▶ **課題一覧**
(A) クラウド事故の保険に関する記事で、補償される範囲の例として挙げられているのはどんな事例ですか。すべて挙げてください。
(B) クラウド事故の保険に関する記事を、最後の一文の後から書き継いでください。

▶ **検討用文章**

******

クラウド事故の損害保険「クラウドプロテクター」、BIGLOBEクラウドホスティングが保険対象に認定。ベンダのバックアップ実行の不備も補償
たとえクラウドの障害によって自社のサービスが停止したりデータが失われたとしても、一般に取り返せるのはクラウドへ支払った利用料金程度で、損害を賠償してもらうのは難しい。ここ最近、頻発しているクラウドやホスティングの事故や障害を経て、こうした認識が多くのユーザーに広まりつつあります。
そうしたクラウドの事故による損害を補償してくれる保険として、NECファシリティーズから「クラウドプロテクター」が発表されていましたが、その保険の対象となるクラウドの第1号として、NECの「BIGLOBEクラウドホスティング」が認定されたと公式ブログで公表されました。
ベンダのバックアップに不備があっても補償してくれる
このクラウドプロテクターで補償される範囲として、以下のような例が説明されています。
- ベンダーのバックアップ自動実行プログラムに不備があり、データがバックアップごと消失してしまったが、保障を得られなかった。
- クラウドベンダーの仮想化基盤のプログラムバグにより記録しているデータが消失してしまった。
- データセンターへの電力が事故により停止、UPSが働かずにシャットダウンに失敗したため、2世代前のパックアップデータしか残らなかった。

******

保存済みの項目
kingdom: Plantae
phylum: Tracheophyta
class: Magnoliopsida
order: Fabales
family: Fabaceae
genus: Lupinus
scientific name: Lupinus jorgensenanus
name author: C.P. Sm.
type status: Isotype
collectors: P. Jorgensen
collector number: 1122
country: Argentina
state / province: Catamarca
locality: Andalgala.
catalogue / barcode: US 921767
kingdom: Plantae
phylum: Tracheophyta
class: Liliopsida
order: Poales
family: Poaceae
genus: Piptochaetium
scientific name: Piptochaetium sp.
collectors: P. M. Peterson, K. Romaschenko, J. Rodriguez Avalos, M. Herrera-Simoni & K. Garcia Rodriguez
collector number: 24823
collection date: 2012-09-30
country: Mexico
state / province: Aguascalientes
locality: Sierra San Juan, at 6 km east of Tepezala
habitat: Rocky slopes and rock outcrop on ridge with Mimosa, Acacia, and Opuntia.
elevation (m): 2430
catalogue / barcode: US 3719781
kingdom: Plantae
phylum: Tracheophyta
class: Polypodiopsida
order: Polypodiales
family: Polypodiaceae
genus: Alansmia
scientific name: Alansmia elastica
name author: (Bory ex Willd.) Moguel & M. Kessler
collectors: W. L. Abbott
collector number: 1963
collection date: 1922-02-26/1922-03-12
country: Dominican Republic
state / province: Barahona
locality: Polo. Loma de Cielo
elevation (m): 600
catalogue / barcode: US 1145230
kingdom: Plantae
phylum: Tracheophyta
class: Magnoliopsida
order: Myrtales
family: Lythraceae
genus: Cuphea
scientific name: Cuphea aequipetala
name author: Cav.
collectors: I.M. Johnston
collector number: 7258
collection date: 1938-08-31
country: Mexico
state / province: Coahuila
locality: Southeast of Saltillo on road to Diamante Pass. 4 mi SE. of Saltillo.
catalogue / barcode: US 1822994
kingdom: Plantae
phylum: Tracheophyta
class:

******

▶ **解答**
(A)
- ベンダーのバックアップ自動実行プログラムに不備があり、データがバックアップごと消失してしまったが、保障を得られなかった。
- クラウドベンダーの仮想化基盤のプログラムバグにより記録しているデータが消失してしまった。
- データセンターへの電力が事故により停止、UPSが働かずにシャットダウンに失敗したため、2世代前のパックアップデータしか残らなかった。

(B)
- 未知のウイルスがネットワークから侵入、クラウドサービスを利用して記録しているデータが消失してしまった。
- 地震によりデータセンターが罹災し、ホスティングサービスを利用して記録していた会計データがすべて消失してしまった。
- 標的型攻撃を受け、クラウドサービスを利用して記録している顧客データが改ざんされてしまった。
バックアップの不備や電源事故など、どこかで聞いたことのあるような例ですが、クラウドによる人為的なミスから自然災害、そしてウイルスなどによる攻撃まで、幅広く損害に対して補償が行われるようです。
補償されるのは、プログラムやデータの再作成などにかかる費用や、顧客への告知、再発防止などの緊急対応費用など。オプションで、サービス停止期間中の収益減少に対する補償もあります。
保険料は支払限度額1000万円が月額1万9140円から、支払限度額1億円が月額3万5040円から。
こうした保険がすぐに広まるのは難しいか
保険会社がクラウド保険を設定するには、クラウドの事故率などをある程度正確に予想し、そこから保険料を計算しなければなりません。自動車事故などの一般的な保険は事故率などを過去の統計情報から把握できますが、クラウドはまだ歴史が浅く、しかも運用体制や提供サービスがクラウドごとに大きく違い、さらに数カ月単位でそれが大きく進化や変化しているため、統計情報をそのまま適用することは難しいと考えられます。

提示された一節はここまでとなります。